>> start

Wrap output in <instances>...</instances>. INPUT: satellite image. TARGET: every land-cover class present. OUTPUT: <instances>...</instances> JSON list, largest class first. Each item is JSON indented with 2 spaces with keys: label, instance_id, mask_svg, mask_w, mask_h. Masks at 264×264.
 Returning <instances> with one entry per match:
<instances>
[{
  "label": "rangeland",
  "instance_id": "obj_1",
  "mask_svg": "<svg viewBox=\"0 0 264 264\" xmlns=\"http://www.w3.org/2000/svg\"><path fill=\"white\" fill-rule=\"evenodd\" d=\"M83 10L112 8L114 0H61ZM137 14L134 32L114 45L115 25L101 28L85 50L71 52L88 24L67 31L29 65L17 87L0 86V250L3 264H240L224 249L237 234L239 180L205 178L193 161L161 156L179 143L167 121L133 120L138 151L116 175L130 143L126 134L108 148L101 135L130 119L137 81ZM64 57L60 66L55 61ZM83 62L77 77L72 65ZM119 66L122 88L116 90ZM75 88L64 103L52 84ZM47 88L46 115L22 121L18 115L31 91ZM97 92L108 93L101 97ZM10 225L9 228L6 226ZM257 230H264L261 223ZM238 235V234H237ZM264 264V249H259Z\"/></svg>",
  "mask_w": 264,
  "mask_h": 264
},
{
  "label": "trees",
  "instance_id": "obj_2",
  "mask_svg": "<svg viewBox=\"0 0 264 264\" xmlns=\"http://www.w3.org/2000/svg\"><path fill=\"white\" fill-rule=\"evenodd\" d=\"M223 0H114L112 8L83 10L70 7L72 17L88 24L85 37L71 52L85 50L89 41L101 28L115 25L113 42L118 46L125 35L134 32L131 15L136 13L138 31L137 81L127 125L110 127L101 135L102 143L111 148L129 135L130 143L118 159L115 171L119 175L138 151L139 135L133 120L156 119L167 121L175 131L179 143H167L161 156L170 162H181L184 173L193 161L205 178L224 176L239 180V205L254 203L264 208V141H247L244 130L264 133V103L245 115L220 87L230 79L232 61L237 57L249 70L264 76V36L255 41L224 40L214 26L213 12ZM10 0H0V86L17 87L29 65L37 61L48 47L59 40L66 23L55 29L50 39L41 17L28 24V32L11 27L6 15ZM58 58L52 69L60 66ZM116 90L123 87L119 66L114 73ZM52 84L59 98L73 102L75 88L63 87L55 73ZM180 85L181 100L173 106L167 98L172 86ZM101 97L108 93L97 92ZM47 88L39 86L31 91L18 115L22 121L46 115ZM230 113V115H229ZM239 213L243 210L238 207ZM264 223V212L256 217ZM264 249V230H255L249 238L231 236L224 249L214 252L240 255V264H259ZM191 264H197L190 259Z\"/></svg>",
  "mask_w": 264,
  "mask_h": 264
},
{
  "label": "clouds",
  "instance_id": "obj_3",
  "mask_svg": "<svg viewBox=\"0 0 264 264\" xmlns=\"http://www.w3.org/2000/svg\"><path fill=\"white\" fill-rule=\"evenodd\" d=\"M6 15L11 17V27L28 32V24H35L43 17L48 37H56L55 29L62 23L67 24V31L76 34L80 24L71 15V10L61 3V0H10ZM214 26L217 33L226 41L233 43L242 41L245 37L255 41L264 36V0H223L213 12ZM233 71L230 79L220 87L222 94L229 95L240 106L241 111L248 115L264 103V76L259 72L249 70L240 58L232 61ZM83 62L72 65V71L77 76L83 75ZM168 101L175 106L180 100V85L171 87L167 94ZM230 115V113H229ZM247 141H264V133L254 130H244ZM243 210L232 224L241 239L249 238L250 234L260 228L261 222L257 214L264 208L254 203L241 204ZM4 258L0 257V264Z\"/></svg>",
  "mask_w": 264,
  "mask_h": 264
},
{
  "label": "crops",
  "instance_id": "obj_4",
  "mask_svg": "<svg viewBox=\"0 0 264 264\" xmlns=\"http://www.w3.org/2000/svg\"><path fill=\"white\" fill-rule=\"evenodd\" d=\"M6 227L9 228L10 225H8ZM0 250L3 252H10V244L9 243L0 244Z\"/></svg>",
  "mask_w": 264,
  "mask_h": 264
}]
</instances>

>> end

**Exercise**
Print out every entry, keeping each one exact.

**Response for this exercise**
Wrap output in <instances>...</instances>. INPUT: satellite image. TARGET: every land-cover class present. OUTPUT: <instances>...</instances> JSON list, largest class first. Each item is JSON indented with 2 spaces with keys: label, instance_id, mask_svg, mask_w, mask_h. Masks at 264×264.
 Returning <instances> with one entry per match:
<instances>
[{
  "label": "rangeland",
  "instance_id": "obj_1",
  "mask_svg": "<svg viewBox=\"0 0 264 264\" xmlns=\"http://www.w3.org/2000/svg\"><path fill=\"white\" fill-rule=\"evenodd\" d=\"M83 10L112 8L114 0H61ZM137 14L134 32L114 45L115 25L101 28L85 50L71 52L88 24L67 31L29 65L17 87L0 86V250L3 264H240L224 249L237 234L239 180L205 178L193 161L161 156L179 143L167 121L133 120L138 151L116 175L130 143L126 134L108 148L101 135L130 119L137 81ZM64 57L60 66L55 61ZM83 62L77 77L72 65ZM119 66L122 88L116 90ZM75 88L64 103L52 84ZM47 88L46 115L22 121L18 115L31 91ZM97 92L108 93L101 97ZM10 225L9 228L6 226ZM257 230H264L261 223ZM238 235V234H237ZM264 264V249H259Z\"/></svg>",
  "mask_w": 264,
  "mask_h": 264
},
{
  "label": "trees",
  "instance_id": "obj_2",
  "mask_svg": "<svg viewBox=\"0 0 264 264\" xmlns=\"http://www.w3.org/2000/svg\"><path fill=\"white\" fill-rule=\"evenodd\" d=\"M223 0H114L112 8L83 10L70 7L72 17L88 24L85 37L71 52L85 50L89 41L101 28L115 25L113 42L118 46L125 35L134 32L131 15L136 13L138 31L137 81L127 125L110 127L101 135L102 143L111 148L129 135L130 143L118 159L115 171L119 175L138 151L139 135L133 120L156 119L167 121L175 131L179 143H167L161 156L170 162H181L184 173L193 161L205 178L224 176L239 180V205L254 203L264 208V141H247L244 130L264 133V103L245 115L220 87L230 79L232 61L237 57L249 70L264 76V36L255 41L224 40L214 26L213 12ZM10 0H0V86L17 87L29 65L37 61L48 47L59 40L66 23L55 29L50 39L41 17L28 24V32L11 27L6 15ZM58 58L52 69L60 66ZM116 90L123 87L119 66L114 73ZM52 84L59 98L73 102L75 88L63 87L55 73ZM180 85L181 100L173 106L167 98L172 86ZM101 97L108 93L97 92ZM47 88L39 86L31 91L18 115L22 121L46 115ZM230 113V115H229ZM239 213L243 210L238 207ZM264 223V212L256 217ZM264 249V230H255L249 238L231 236L224 249L214 252L240 255V264H259ZM191 264H197L190 259Z\"/></svg>",
  "mask_w": 264,
  "mask_h": 264
},
{
  "label": "clouds",
  "instance_id": "obj_3",
  "mask_svg": "<svg viewBox=\"0 0 264 264\" xmlns=\"http://www.w3.org/2000/svg\"><path fill=\"white\" fill-rule=\"evenodd\" d=\"M6 15L11 17V27L28 32V24H35L43 17L48 37H56L55 29L62 23L67 24V31L76 34L80 24L71 15V10L61 3V0H10ZM214 26L217 33L226 41L233 43L242 41L245 37L255 41L264 36V0H223L213 12ZM233 71L230 79L220 87L222 94L229 95L240 106L241 111L248 115L264 103V76L259 72L249 70L240 58L232 61ZM83 62L72 65V71L77 76L83 75ZM168 101L175 106L180 100V85L171 87L167 94ZM230 115V113H229ZM247 141H264V133L254 130H244ZM243 210L232 224L241 239L249 238L250 234L260 228L261 222L257 214L264 208L254 203L241 204ZM4 258L0 257V264Z\"/></svg>",
  "mask_w": 264,
  "mask_h": 264
},
{
  "label": "crops",
  "instance_id": "obj_4",
  "mask_svg": "<svg viewBox=\"0 0 264 264\" xmlns=\"http://www.w3.org/2000/svg\"><path fill=\"white\" fill-rule=\"evenodd\" d=\"M6 227L9 228L10 225H8ZM0 250L3 252H10V244L9 243L0 244Z\"/></svg>",
  "mask_w": 264,
  "mask_h": 264
}]
</instances>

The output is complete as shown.